Il est vrai que la reconstitution du parc roulant est une priorité pour la FTAV tout comme pour l’administration. Il y a déjà quelques années qu’une commission mixte composée des ministères du Tourisme, du Transport, du Commerce et de l’Industrie a été créée afin de mettre en place un cahier des charges pour l’acquisition de matériel d’occasion. L’ancien ministre du Tourisme, René Trabelsi a soutenu ce processus et a réussi à mettre en place cette commission qui ne s’est malheureusement pas réunie depuis sa création. Il ne s’agit pas d’acheter n’importe quoi mais sur la base d’un cahier de charges clairement établi comme par exemple la limitation à 5 ans de l’âge du véhicule d’occasion importé.

De plus, si on s’engage sur un volume important, le prix sera sans aucun doute attractif. Et cette démarche d’importation peut être confiée aux concessionnaires automobiles officiels, nous n’avons pas de conflit avec eux et ne voyons aucun inconvénient à ce qu’ils perçoivent leur marge, ce qui est légitime. D’un parc de 700 4X4 entre Douz et Tozeur, nous n’avons plus que 70 ou 75 voitures. Ce n’est pas avec ce nombre que nous allons relancer le tourisme saharien.

La durée d’exploitation du matériel roulant doit rester illimitée

Pourtant, l’Etat est le premier à vouloir rétablir le tourisme saharien en premier lieu pour des raisons sociales dans la région du Djérid. Théoriquement, vous avez le soutien des autorités, pourquoi aucun mécanisme n’a été mis en place ?
Je suis parfaitement d’accord que l’Etat cherche à rétablir le tourisme dans la région, mais cela nécessite une vision macroéconomique et des projets qui seront capables d’y relancer le tourisme. Actuellement, je dois admettre que lors des commissions d’octroi des avantages fiscaux avec le ministère du Tourisme et celui des Finances, le traitement des demandes des agences de la région du sud-ouest se fait avec beaucoup plus de souplesse en tenant compte de la situation particulière de la région. La finalité n’est pas juste de ramener des clients mais créer une valeur ajoutée qui se répercute dans le développement régional pour pouvoir ramener des clients.

C’est une vision future qui est nécessaire au retour de la confiance des investisseurs. On ne peut pas acheter un 4X4 à 200.000 DT pour ensuite le louer à un prix dérisoire la journée d’excursion car nous sommes une région mal vendue ; ce qui explique la vente à des prix bas pour ne pas perdre nos clients. Ce n’est pas la construction d’un hôtel de très haut standing qui résout la problématique du tourisme saharien. J’ai proposé au ministre du Tourisme quelques idées afin d’encourager l’investissement dans le parc roulant.

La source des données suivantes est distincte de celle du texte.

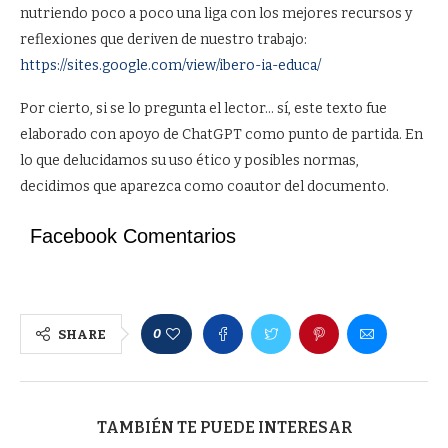
nutriendo poco a poco una liga con los mejores recursos y
reflexiones que deriven de nuestro trabajo:
https://sites.google.com/view/ibero-ia-educa/
Por cierto, si se lo pregunta el lector… sí, este texto fue
elaborado con apoyo de ChatGPT como punto de partida. En
lo que delucidamos su uso ético y posibles normas,
decidimos que aparezca como coautor del documento.
Facebook Comentarios
0
SHARE
TAMBIÉN TE PUEDE INTERESAR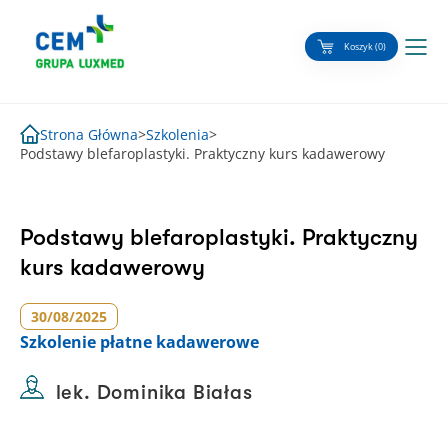
Skip
to
Koszyk (0)
content
Strona Główna
>
Szkolenia
>
Podstawy blefaroplastyki. Praktyczny kurs kadawerowy
Podstawy blefaroplastyki. Praktyczny
kurs kadawerowy
30/08/2025
Szkolenie
płatne kadawerowe
lek. Dominika Białas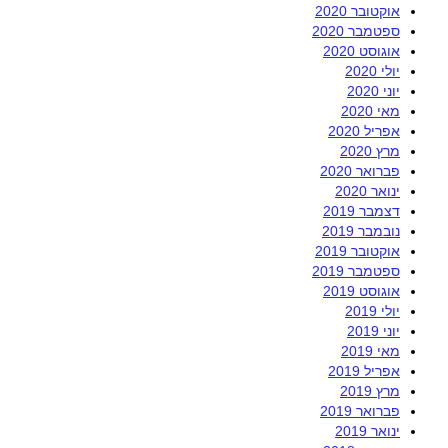
אוקטובר 2020
ספטמבר 2020
אוגוסט 2020
יולי 2020
יוני 2020
מאי 2020
אפריל 2020
מרץ 2020
פברואר 2020
ינואר 2020
דצמבר 2019
נובמבר 2019
אוקטובר 2019
ספטמבר 2019
אוגוסט 2019
יולי 2019
יוני 2019
מאי 2019
אפריל 2019
מרץ 2019
פברואר 2019
ינואר 2019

Par exemple, tout investisseur s’engageant dans l’achat d’un certain nombre de véhicules 4X4 pourra posséder un véhicule pour son usage administratif avec les exonérations existantes, ce qui peut les encourager autrement et limiter l’usage abusif de l’avantage. Il faut aussi trouver des mécanismes de financement sans ou avec un taux d’intérêt réduit. Les tour-opérateurs peuvent également apporter leur soutien financier de la même manière qu’ils le font avec les établissements hôteliers quand ils donnent des avances saisonnières à leurs partenaires pour garantir leurs allottements.

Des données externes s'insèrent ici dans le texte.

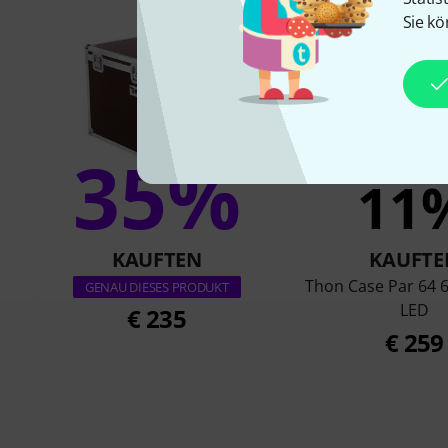
Sie kö
35%
11
KAUFTEN
KAUFTE
Thon Case Par 64 6
GENAU DIESES PRODUKT
LED
€ 235
€ 259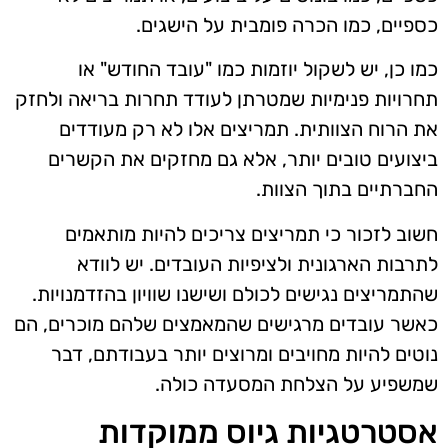
כספיים, כמו הכרה פומבית על הישגים.
כמו כן, יש לשקול יוזמות כמו "עובד החודש" או
תחרויות פנימיות שמטרתן לעודד תחרות בריאה ולחזק
את הרוח הצוותית. תמריצים אלו לא רק מעודדים
ביצועים טובים יותר, אלא גם מחזקים את הקשרים
החברתיים בתוך הצוות.
חשוב לזכור כי תמריצים צריכים להיות מותאמים
לתרבות הארגונית ולציפיות העובדים. יש לוודא
שהתמריצים נגישים לכולם ושישנו שוויון בהזדמנויות.
כאשר עובדים מרגישים שהמאמצים שלהם מוכרים, הם
נוטים להיות מחויבים ומרוצים יותר בעבודתם, דבר
שמשפיע על הצלחת המסעדה כולה.
אסטרטגיות גיוס ממוקדות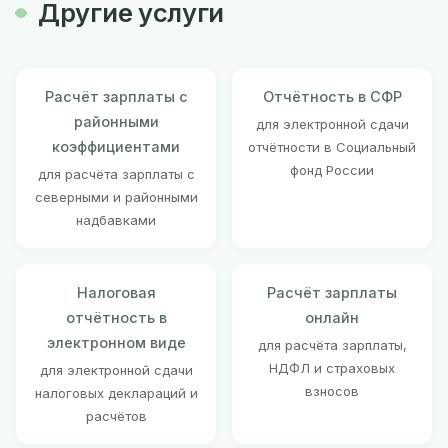
Другие услуги
Расчёт зарплаты с
Отчётность в СФР
районными
для электронной сдачи
коэффициентами
отчётности в Социальный
фонд России
для расчёта зарплаты с
северными и районными
надбавками
Налоговая
Расчёт зарплаты
отчётность в
онлайн
электронном виде
для расчёта зарплаты,
НДФЛ и страховых
для электронной сдачи
взносов
налоговых деклараций и
расчётов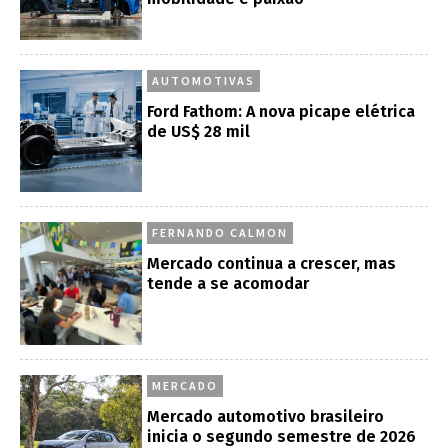
AUTOMOTIVAS
Ford Fathom: A nova picape elétrica
de US$ 28 mil
FERNANDO CALMON
Mercado continua a crescer, mas
tende a se acomodar
MERCADO
Mercado automotivo brasileiro
inicia o segundo semestre de 2026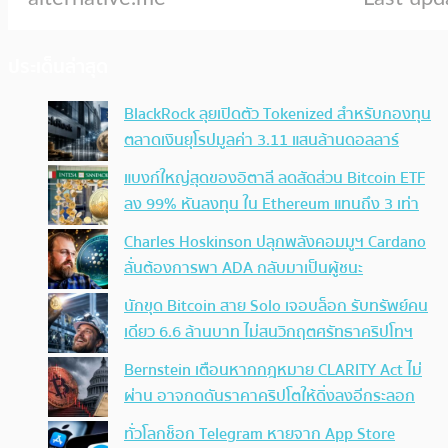
ประเด็นล่าสุด
BlackRock ลุยเปิดตัว Tokenized สำหรับกองทุน
ตลาดเงินยุโรปมูลค่า 3.11 แสนล้านดอลลาร์
แบงก์ใหญ่สุดของอิตาลี ลดสัดส่วน Bitcoin ETF
ลง 99% หันลงทุน ใน Ethereum แทนถึง 3 เท่า
Charles Hoskinson ปลุกพลังคอมมูฯ Cardano
ลั่นต้องการพา ADA กลับมาเป็นผู้ชนะ
นักขุด Bitcoin สาย Solo เจอบล็อก รับทรัพย์คน
เดียว 6.6 ล้านบาท ไม่สนวิกฤตศรัทธาคริปโทฯ
Bernstein เตือนหากกฎหมาย CLARITY Act ไม่
ผ่าน อาจกดดันราคาคริปโตให้ดิ่งลงอีกระลอก
ทั่วโลกช็อก Telegram หายจาก App Store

Donc, en définitive, nous souhaiterions que l’Etat pose des jalons clairs, par exemple travailler sur un objectif annuel d’un million de touristes dans le sud-ouest. Le tourisme ne reviendra qu’avec des objectifs et une vision claire afin d’inciter les investisseurs à renouer avec le secteur dans la région. Sans objectif et sans vision, le tourisme ne reviendra pas. Quand l’Etat tunisien a donné des avantages aux investisseurs touristiques dans les années 70, il savait que ces avantages, il les récupérerait plus tard et y trouverait son compte.